Previously neglected venoms promise new drug targets
Powerful new research techniques illuminate the possibilities in 220,000 venomous species. Tanya Loos reports.
Venoms contain powerful proteins with fast acting precision and a wide range of devastating effects, but only six venom-based drugs have been developed to date.
A review published in the journal Science suggests this may be about to change, because the venoms of animals are now better studied and understood due to advances in the rapidly developing biological fields known collectively as the “omics”: genomics, proteomics and transcriptomics.
The first studies the entire genome, the second looks at proteins, and the last tackles the study of RNA molecules. All of these cellular level studies have provided researchers with new perspectives on the evolutionary history of venom, venom diversity and pharmacology.
The techniques have also enabled researchers to expand beyond the traditionally studied venomous creatures, such as spiders, snakes, scorpions and cone snails, to those that are small, rare or difficult to study in the lab.
There are over 220,000 described species of animal with venom – suggesting potential for the development of therapeutic compounds is huge.
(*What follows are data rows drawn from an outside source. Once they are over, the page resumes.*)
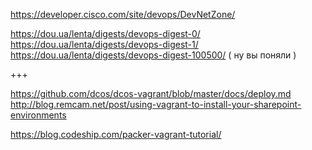 https://developer.cisco.com/site/devops/DevNetZone/


https://dou.ua/lenta/digests/devops-digest-0/
https://dou.ua/lenta/digests/devops-digest-1/
https://dou.ua/lenta/digests/devops-digest-100500/ ( ну вы поняли )







+++ 

https://github.com/dcos/dcos-vagrant/blob/master/docs/deploy.md
http://blog.remcam.net/post/using-vagrant-to-install-your-sharepoint-environments

https://blog.codeship.com/packer-vagrant-tutorial/
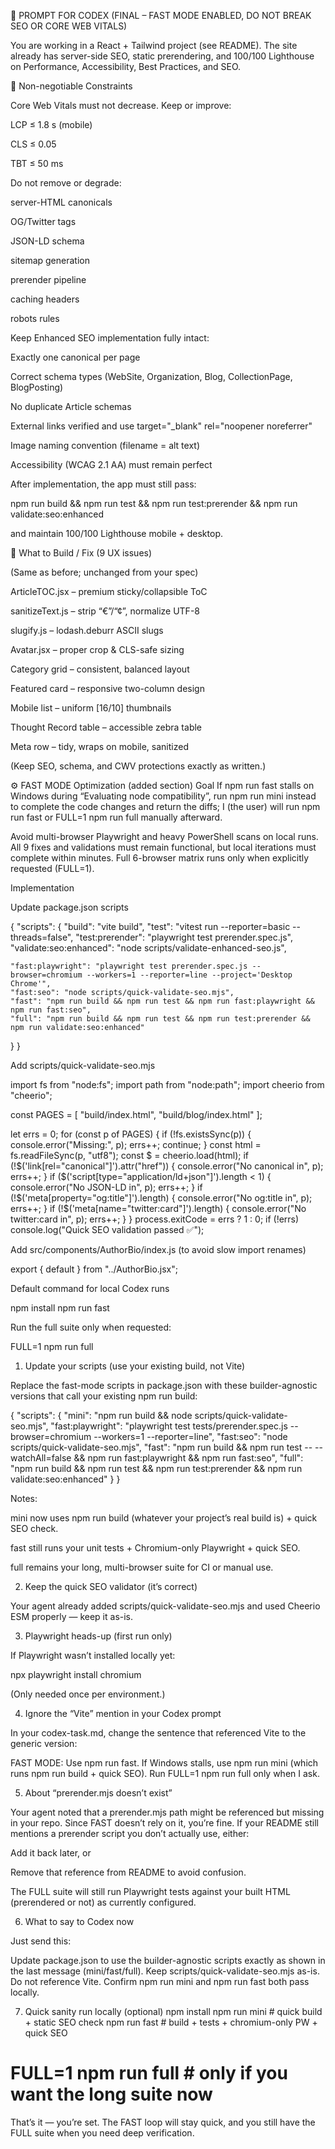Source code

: 🚀 PROMPT FOR CODEX (FINAL – FAST MODE ENABLED, DO NOT BREAK SEO OR CORE WEB VITALS)


You are working in a React + Tailwind project (see README).
The site already has server-side SEO, static prerendering, and 100/100 Lighthouse on Performance, Accessibility, Best Practices, and SEO.

🚫 Non-negotiable Constraints

Core Web Vitals must not decrease.
Keep or improve:

LCP ≤ 1.8 s (mobile)

CLS ≤ 0.05

TBT ≤ 50 ms

Do not remove or degrade:

server-HTML canonicals

OG/Twitter tags

JSON-LD schema

sitemap generation

prerender pipeline

caching headers

robots rules

Keep Enhanced SEO implementation fully intact:

Exactly one canonical per page

Correct schema types (WebSite, Organization, Blog, CollectionPage, BlogPosting)

No duplicate Article schemas

External links verified and use target="_blank" rel="noopener noreferrer"

Image naming convention (filename = alt text)

Accessibility (WCAG 2.1 AA) must remain perfect

After implementation, the app must still pass:

npm run build &&
npm run test &&
npm run test:prerender &&
npm run validate:seo:enhanced


and maintain 100/100 Lighthouse mobile + desktop.

🧩 What to Build / Fix (9 UX issues)

(Same as before; unchanged from your spec)

ArticleTOC.jsx – premium sticky/collapsible ToC

sanitizeText.js – strip “€”/“¢”, normalize UTF-8

slugify.js – lodash.deburr ASCII slugs

Avatar.jsx – proper crop & CLS-safe sizing

Category grid – consistent, balanced layout

Featured card – responsive two-column design

Mobile list – uniform [16/10] thumbnails

Thought Record table – accessible zebra table

Meta row – tidy, wraps on mobile, sanitized

(Keep SEO, schema, and CWV protections exactly as written.)

⚙️ FAST MODE Optimization (added section)
Goal
If npm run fast stalls on Windows during “Evaluating node compatibility”, run npm run mini instead to complete the code changes and return the diffs; I (the user) will run npm run fast or FULL=1 npm run full manually afterward.

Avoid multi-browser Playwright and heavy PowerShell scans on local runs.
All 9 fixes and validations must remain functional, but local iterations must complete within minutes.
Full 6-browser matrix runs only when explicitly requested (FULL=1).

Implementation

Update package.json scripts

{
  "scripts": {
    "build": "vite build",
    "test": "vitest run --reporter=basic --threads=false",
    "test:prerender": "playwright test prerender.spec.js",
    "validate:seo:enhanced": "node scripts/validate-enhanced-seo.js",

    "fast:playwright": "playwright test prerender.spec.js --browser=chromium --workers=1 --reporter=line --project='Desktop Chrome'",
    "fast:seo": "node scripts/quick-validate-seo.mjs",
    "fast": "npm run build && npm run test && npm run fast:playwright && npm run fast:seo",
    "full": "npm run build && npm run test && npm run test:prerender && npm run validate:seo:enhanced"
  }
}


Add scripts/quick-validate-seo.mjs

import fs from "node:fs";
import path from "node:path";
import cheerio from "cheerio";

const PAGES = [
  "build/index.html",
  "build/blog/index.html"
];

let errs = 0;
for (const p of PAGES) {
  if (!fs.existsSync(p)) { console.error("Missing:", p); errs++; continue; }
  const html = fs.readFileSync(p, "utf8");
  const $ = cheerio.load(html);
  if (!$('link[rel="canonical"]').attr("href")) { console.error("No canonical in", p); errs++; }
  if ($('script[type="application/ld+json"]').length < 1) { console.error("No JSON-LD in", p); errs++; }
  if (!$('meta[property="og:title"]').length) { console.error("No og:title in", p); errs++; }
  if (!$('meta[name="twitter:card"]').length) { console.error("No twitter:card in", p); errs++; }
}
process.exitCode = errs ? 1 : 0;
if (!errs) console.log("Quick SEO validation passed ✅");


Add src/components/AuthorBio/index.js
(to avoid slow import renames)

export { default } from "../AuthorBio.jsx";


Default command for local Codex runs

npm install
npm run fast


Run the full suite only when requested:

FULL=1 npm run full


1) Update your scripts (use your existing build, not Vite)

Replace the fast-mode scripts in package.json with these builder-agnostic versions that call your existing npm run build:

{
  "scripts": {
    "mini": "npm run build && node scripts/quick-validate-seo.mjs",
    "fast:playwright": "playwright test tests/prerender.spec.js --browser=chromium --workers=1 --reporter=line",
    "fast:seo": "node scripts/quick-validate-seo.mjs",
    "fast": "npm run build && npm run test -- --watchAll=false && npm run fast:playwright && npm run fast:seo",
    "full": "npm run build && npm run test && npm run test:prerender && npm run validate:seo:enhanced"
  }
}


Notes:

mini now uses npm run build (whatever your project’s real build is) + quick SEO check.

fast still runs your unit tests + Chromium-only Playwright + quick SEO.

full remains your long, multi-browser suite for CI or manual use.

2) Keep the quick SEO validator (it’s correct)

Your agent already added scripts/quick-validate-seo.mjs and used Cheerio ESM properly — keep it as-is.

3) Playwright heads-up (first run only)

If Playwright wasn’t installed locally yet:

npx playwright install chromium


(Only needed once per environment.)

4) Ignore the “Vite” mention in your Codex prompt

In your codex-task.md, change the sentence that referenced Vite to the generic version:

FAST MODE: Use npm run fast. If Windows stalls, use npm run mini (which runs npm run build + quick SEO). Run FULL=1 npm run full only when I ask.

5) About “prerender.mjs doesn’t exist”

Your agent noted that a prerender.mjs path might be referenced but missing in your repo. Since FAST doesn’t rely on it, you’re fine. If your README still mentions a prerender script you don’t actually use, either:

Add it back later, or

Remove that reference from README to avoid confusion.

The FULL suite will still run Playwright tests against your built HTML (prerendered or not) as currently configured.

6) What to say to Codex now

Just send this:

Update package.json to use the builder-agnostic scripts exactly as shown in the last message (mini/fast/full). Keep scripts/quick-validate-seo.mjs as-is. Do not reference Vite. Confirm npm run mini and npm run fast both pass locally.

7) Quick sanity run locally (optional)
npm install
npm run mini       # quick build + static SEO check
npm run fast       # build + tests + chromium-only PW + quick SEO
# FULL=1 npm run full  # only if you want the long suite now


That’s it — you’re set. The FAST loop will stay quick, and you still have the FULL suite when you need deep verification.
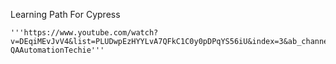 Learning Path For Cypress

    '''https://www.youtube.com/watch?v=DEqiMEvJvV4&list=PLUDwpEzHYYLvA7QFkC1C0y0pDPqYS56iU&index=3&ab_channel=SDET-QAAutomationTechie'''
“An evolutionarily informed perspective will help us focus venom research to leverage the extraordinary biochemical warfare nature has created,” says lead author Mande Holford, from Hunter College and City University of New York Graduate Centre, both in the US.
For example, detailed studies of the cnidarians, the diverse jellyfish and coral group, have forced a rethink of some commonly held ideas of venom evolution. The cnidarians were the first animal lineage to develop venom, some 500 million years ago, and their evolutionary biology is quite different to the so-called new venoms of snakes and cone shells, which are relatively young in an evolutionary sense, and still undergoing strong diversifying selection.
Recent research reveals that centipede venom has developed and diversified with convergent recruitment of toxin genes, and Holford says this shows the “the multiplicity of processes by which venom toxins arise and diversify even within a single lineage”. Some species, such as the assassin bug (from the family Reduviidae), even have two kinds of venom, one to subdue prey, and one to protect themselves from predators.
The evolutionary arms race between predator and prey has led to the development of extraordinarily precise compounds, making them ideal candidates for therapeutics. A drug based on an antidiabetic peptide in the venom of the Gila Monster (Heloderma suspectum) has been approved by the US Food and Drug Administration.
Venoms themselves are also proving an excellent tool with which to study ion channels and receptors, groups of cells which are involved in many essential physiological processes from breathing to seeing, or feeling pain.
For example, tarantula venom is being used to study the actions of specific pathways in sodium channels related to the nerves in conditions such as irritable bowel syndrome.
The authors, from institutions in the US and Australia, say there is a lot of work ahead. The research, they suggest, on previously neglected venomous species will reveal new molecules with novel mechanisms of action.
“A major challenge facing this emerging field will be the development of new computational methods for modelling the interaction of toxins and their molecular targets,” the paper concludes.